■ WHAT IS EXPECTED ■
Reproduce the listing below exactly, from its first line down to and including the line with "- ✅ **Joyful".

* * * * * * * * *

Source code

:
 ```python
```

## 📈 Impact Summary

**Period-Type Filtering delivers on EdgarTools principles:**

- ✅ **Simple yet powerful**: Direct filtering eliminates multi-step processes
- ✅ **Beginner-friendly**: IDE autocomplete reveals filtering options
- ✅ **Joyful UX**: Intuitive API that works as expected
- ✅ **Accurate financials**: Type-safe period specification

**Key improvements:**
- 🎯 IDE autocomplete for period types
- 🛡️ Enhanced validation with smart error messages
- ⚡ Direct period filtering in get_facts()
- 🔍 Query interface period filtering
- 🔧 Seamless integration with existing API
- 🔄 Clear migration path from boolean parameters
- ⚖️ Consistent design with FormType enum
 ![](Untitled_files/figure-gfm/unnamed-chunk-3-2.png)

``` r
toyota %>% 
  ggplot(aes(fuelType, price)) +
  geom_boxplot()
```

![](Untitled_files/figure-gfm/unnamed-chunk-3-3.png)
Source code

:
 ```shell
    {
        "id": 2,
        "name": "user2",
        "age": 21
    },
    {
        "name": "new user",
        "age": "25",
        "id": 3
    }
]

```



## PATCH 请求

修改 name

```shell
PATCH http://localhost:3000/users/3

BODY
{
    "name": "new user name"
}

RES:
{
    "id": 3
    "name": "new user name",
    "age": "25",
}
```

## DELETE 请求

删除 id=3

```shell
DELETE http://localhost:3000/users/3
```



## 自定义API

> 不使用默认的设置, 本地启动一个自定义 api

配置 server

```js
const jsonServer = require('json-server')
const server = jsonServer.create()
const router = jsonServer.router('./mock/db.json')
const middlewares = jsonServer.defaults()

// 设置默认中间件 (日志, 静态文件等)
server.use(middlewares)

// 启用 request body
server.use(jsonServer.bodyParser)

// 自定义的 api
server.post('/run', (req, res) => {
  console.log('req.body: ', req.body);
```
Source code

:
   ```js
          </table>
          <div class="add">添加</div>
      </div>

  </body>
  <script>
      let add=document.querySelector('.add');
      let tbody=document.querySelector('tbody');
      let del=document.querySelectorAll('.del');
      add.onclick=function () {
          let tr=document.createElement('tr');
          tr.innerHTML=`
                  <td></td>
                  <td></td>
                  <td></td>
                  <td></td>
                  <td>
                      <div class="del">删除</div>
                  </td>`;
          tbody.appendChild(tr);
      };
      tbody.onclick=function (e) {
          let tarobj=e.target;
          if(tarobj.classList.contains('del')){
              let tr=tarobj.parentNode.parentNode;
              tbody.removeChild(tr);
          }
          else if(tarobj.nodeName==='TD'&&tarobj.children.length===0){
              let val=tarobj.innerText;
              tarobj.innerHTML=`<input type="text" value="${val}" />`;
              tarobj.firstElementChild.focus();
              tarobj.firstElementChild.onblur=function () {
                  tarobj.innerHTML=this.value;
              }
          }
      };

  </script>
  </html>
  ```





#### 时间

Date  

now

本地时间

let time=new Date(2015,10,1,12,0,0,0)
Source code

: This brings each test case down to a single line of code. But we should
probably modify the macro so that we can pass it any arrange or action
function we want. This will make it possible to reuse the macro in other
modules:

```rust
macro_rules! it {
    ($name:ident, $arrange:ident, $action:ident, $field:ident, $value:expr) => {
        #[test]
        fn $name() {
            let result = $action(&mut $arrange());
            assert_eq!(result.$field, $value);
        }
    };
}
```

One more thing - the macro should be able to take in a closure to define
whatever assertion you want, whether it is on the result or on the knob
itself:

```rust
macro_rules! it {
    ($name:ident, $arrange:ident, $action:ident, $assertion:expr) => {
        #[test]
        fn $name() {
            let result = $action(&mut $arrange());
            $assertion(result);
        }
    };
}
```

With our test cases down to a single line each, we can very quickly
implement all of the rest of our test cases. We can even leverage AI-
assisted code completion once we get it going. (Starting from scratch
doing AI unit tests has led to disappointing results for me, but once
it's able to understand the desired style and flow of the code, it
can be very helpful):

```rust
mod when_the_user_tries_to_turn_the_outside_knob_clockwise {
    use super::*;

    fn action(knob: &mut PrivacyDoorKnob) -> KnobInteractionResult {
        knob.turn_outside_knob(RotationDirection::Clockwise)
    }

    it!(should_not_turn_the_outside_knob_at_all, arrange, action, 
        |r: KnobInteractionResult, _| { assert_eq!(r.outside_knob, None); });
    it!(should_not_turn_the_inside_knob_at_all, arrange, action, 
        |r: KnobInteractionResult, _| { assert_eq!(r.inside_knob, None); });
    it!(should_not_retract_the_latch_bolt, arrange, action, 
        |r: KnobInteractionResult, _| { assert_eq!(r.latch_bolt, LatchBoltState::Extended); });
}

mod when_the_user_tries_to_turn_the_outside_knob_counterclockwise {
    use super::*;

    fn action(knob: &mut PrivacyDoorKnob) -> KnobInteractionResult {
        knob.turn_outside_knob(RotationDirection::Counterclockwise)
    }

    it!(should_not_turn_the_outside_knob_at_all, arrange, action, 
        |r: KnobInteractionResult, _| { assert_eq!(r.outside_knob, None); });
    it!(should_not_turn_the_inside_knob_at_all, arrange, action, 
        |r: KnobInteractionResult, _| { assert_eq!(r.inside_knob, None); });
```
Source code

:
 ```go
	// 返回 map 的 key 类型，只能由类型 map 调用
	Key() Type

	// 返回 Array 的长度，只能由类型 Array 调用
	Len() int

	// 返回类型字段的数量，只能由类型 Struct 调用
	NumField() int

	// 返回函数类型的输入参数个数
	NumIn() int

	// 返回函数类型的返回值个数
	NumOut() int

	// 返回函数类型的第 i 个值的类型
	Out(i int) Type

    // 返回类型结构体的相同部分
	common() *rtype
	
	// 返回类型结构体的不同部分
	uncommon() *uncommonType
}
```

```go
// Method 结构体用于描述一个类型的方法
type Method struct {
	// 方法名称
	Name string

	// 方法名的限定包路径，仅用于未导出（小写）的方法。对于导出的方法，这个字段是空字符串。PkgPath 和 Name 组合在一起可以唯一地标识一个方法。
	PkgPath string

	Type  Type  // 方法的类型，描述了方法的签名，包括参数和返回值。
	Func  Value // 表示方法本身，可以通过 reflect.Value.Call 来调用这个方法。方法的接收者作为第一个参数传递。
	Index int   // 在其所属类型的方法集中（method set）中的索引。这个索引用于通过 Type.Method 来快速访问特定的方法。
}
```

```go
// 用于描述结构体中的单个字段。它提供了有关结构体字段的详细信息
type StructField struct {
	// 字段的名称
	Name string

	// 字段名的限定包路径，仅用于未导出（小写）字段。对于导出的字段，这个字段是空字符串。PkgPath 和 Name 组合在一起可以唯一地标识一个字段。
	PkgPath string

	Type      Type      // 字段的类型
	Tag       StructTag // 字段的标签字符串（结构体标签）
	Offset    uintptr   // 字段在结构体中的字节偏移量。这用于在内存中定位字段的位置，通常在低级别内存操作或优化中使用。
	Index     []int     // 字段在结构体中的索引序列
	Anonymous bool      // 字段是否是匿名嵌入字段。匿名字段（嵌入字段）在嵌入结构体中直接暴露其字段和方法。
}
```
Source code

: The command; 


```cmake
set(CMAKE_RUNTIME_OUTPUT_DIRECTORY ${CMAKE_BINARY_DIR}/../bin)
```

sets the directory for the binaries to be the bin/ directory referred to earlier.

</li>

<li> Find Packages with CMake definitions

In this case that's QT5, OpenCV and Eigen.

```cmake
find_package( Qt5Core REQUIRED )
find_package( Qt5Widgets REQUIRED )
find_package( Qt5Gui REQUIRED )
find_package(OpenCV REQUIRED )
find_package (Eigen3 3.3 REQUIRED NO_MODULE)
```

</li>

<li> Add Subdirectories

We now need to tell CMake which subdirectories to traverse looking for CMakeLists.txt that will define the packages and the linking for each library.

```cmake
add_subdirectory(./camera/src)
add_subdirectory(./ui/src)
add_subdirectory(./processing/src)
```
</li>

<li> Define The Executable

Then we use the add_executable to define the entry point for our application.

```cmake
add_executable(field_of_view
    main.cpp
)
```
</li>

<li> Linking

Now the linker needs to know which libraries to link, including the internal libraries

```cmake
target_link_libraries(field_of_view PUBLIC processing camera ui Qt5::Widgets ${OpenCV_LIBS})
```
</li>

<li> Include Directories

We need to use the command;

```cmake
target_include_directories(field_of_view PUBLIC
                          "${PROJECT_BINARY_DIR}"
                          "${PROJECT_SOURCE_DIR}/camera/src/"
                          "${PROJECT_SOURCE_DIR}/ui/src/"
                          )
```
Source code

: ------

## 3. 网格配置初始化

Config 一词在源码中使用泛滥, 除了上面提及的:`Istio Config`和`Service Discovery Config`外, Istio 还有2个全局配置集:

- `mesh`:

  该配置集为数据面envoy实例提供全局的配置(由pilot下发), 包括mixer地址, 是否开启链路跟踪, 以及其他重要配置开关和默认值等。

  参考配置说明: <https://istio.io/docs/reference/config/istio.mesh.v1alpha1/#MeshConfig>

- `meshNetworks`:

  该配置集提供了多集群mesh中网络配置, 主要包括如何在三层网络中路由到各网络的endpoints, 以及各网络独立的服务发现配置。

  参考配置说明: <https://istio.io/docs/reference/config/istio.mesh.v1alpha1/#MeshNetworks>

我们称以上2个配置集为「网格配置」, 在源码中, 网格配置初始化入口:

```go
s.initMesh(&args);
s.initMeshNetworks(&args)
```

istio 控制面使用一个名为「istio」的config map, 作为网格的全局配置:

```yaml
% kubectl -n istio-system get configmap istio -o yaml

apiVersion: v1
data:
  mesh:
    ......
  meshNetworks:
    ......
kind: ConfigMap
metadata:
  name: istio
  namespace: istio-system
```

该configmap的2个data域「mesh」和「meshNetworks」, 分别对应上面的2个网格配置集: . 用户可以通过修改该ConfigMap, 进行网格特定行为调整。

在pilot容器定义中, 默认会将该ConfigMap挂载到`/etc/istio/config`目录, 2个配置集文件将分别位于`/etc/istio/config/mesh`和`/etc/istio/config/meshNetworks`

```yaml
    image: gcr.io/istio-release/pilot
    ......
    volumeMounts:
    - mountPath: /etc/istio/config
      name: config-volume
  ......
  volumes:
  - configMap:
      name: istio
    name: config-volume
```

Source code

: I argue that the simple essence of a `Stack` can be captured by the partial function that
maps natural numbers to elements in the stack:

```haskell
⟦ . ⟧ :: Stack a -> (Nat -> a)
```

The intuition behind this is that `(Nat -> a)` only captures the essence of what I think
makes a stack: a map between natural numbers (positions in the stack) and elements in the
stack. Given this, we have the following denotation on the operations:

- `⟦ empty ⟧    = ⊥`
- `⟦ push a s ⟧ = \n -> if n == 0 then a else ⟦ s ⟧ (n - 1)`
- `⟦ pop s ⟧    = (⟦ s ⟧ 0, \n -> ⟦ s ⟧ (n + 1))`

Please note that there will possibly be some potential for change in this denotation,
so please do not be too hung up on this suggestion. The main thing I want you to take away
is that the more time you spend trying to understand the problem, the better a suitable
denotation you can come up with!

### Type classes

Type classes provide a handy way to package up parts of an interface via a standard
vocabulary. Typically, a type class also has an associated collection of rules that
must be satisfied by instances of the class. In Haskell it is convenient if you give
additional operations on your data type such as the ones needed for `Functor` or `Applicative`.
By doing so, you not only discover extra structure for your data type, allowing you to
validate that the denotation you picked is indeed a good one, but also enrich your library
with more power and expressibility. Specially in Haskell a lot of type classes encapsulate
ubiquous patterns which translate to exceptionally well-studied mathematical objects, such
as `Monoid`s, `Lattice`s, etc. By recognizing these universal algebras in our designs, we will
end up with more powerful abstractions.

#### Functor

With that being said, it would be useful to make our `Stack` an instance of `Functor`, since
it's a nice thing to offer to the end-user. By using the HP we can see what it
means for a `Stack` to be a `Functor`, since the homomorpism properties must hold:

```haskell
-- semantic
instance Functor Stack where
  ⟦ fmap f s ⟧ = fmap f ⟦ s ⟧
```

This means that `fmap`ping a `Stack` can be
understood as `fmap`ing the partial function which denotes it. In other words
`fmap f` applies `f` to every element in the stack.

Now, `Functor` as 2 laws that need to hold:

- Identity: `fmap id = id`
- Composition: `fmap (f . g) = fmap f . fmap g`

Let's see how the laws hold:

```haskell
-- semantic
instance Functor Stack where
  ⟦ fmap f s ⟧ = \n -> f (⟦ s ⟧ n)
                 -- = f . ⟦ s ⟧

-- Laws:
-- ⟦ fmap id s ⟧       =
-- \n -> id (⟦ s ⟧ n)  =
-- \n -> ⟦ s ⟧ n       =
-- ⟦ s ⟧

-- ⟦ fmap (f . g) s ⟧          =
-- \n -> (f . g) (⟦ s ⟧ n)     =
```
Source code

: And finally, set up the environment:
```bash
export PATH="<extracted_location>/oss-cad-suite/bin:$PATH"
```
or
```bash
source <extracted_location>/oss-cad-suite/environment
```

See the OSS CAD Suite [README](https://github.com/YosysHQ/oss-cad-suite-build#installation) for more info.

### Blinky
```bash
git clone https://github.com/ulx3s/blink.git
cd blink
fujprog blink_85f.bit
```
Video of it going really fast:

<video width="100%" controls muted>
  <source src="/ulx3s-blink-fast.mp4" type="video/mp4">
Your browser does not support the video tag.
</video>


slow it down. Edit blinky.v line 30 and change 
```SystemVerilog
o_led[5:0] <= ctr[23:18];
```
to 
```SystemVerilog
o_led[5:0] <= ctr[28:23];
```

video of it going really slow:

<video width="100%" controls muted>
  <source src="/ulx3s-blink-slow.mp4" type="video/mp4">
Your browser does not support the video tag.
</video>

* * * * * * * * *

■ RESULT OF THIS EXERCISE ■
Source code

:
 ```python
```

## 📈 Impact Summary

**Period-Type Filtering delivers on EdgarTools principles:**

- ✅ **Simple yet powerful**: Direct filtering eliminates multi-step processes
- ✅ **Beginner-friendly**: IDE autocomplete reveals filtering options
- ✅ **Joyful UX**: Intuitive API that works as expected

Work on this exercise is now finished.